私たちが日々実感できるものは、つまるところ、自己と世界との関係のなかに体験として立ち顕れているものだけだといえます。腑に落ちないものは、知的や空想的な理解に留まります。
それが精神的な意識活動によるものなのか、あるいは物理的な現象に基づくものなのかという議論には、さまざまな立場があります。しかし、どの立場に立つとしても、何らかの現象が「いま、ここで経験されている」という事実そのものは変わりません。精神現象と物理現象を区別し、それらを物質化・精神化・知的化して説明しようとする営みもまた、すでに“こころ”の働きのなかで生じている出来事にほかならないのといえます。
私たちは、自分が“こころ”を所有し、それを自由自在に動かしているかのように考えがちです。しかし実際には、私たちが意識や世界を一方的に動かしているだけではありません。むしろ、自己と世界との関係のなかで、私たち自身が動かされ、感じさせられ、考えさせられている側面があります。
ホロニカル心理学における“こころ”とは、個人が所有し、操作する精神的な機能ではありません。
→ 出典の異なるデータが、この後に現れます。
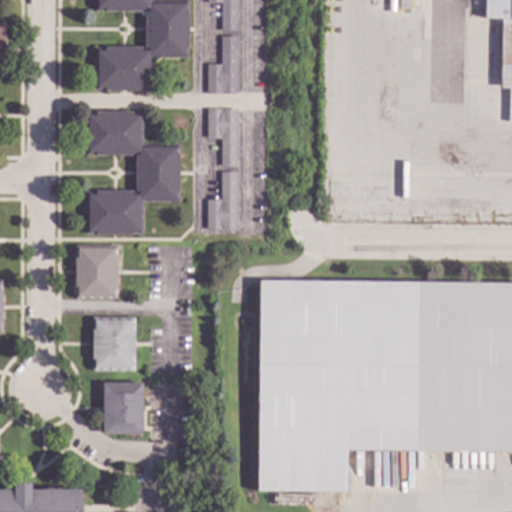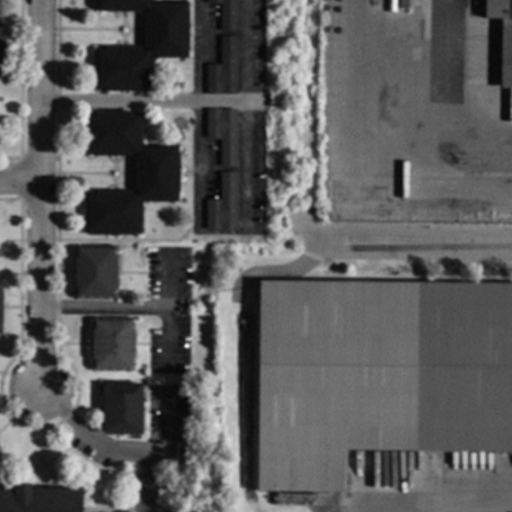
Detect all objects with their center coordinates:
road: (201, 4)
building: (403, 4)
building: (225, 14)
building: (226, 14)
building: (502, 36)
building: (502, 37)
building: (141, 44)
building: (140, 45)
building: (2, 51)
building: (1, 52)
building: (222, 70)
building: (222, 70)
road: (149, 99)
road: (381, 127)
building: (222, 134)
building: (222, 134)
building: (127, 174)
building: (127, 175)
road: (19, 179)
road: (38, 197)
building: (222, 205)
building: (222, 206)
road: (306, 232)
road: (221, 233)
road: (419, 244)
building: (95, 272)
building: (94, 273)
building: (0, 304)
building: (0, 307)
road: (104, 312)
road: (169, 313)
building: (111, 345)
building: (112, 345)
building: (378, 375)
building: (378, 375)
building: (121, 409)
building: (121, 409)
road: (113, 445)
building: (0, 460)
building: (39, 500)
building: (39, 500)
road: (448, 502)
それは、自己と世界、精神現象と物理現象が、一瞬・一瞬、相互に関わりながら立ち顕れてくる根源的な働きであり、その生成の場です。
私たちが「実在している」と実感できるのは、現象について説明された概念や理論そのものではなく、実際に感じられ、経験されているところです。ホロニカル心理学では、この、まだ精神と物質、主体と対象とに分けられる以前の生きられた経験を「直接体験」と呼びます。それ以外の説明や理論は、この直接体験を分析し、意味づけることによって構成されたものだと考えます。
したがって、直接体験こそが、私たちに実在性をもたらす源泉であるといえます。同じ直接体験であっても、それをどのように分析し、解釈するかによって、さまざまな理論や世界観が生まれます。そして、直接体験のなかから特定の現象が感じ取られ、意識化され、自覚されるところに、意識現象が立ち顕れます。
ホロニカル心理学では、こうした意識現象を、物理現象から独立して存在するものとも、物理現象に一方的に還元できるものとも考えません。また物理現象も意識現象から独立して存在するとも、意識現象に一方的に還元できるものも考えません。意識現象と物理現象は、“こころ”の根源的な働きによって、自己と世界との関係のなかに、不可分の出来事として同時に生成し、立ち顕れていると捉えています。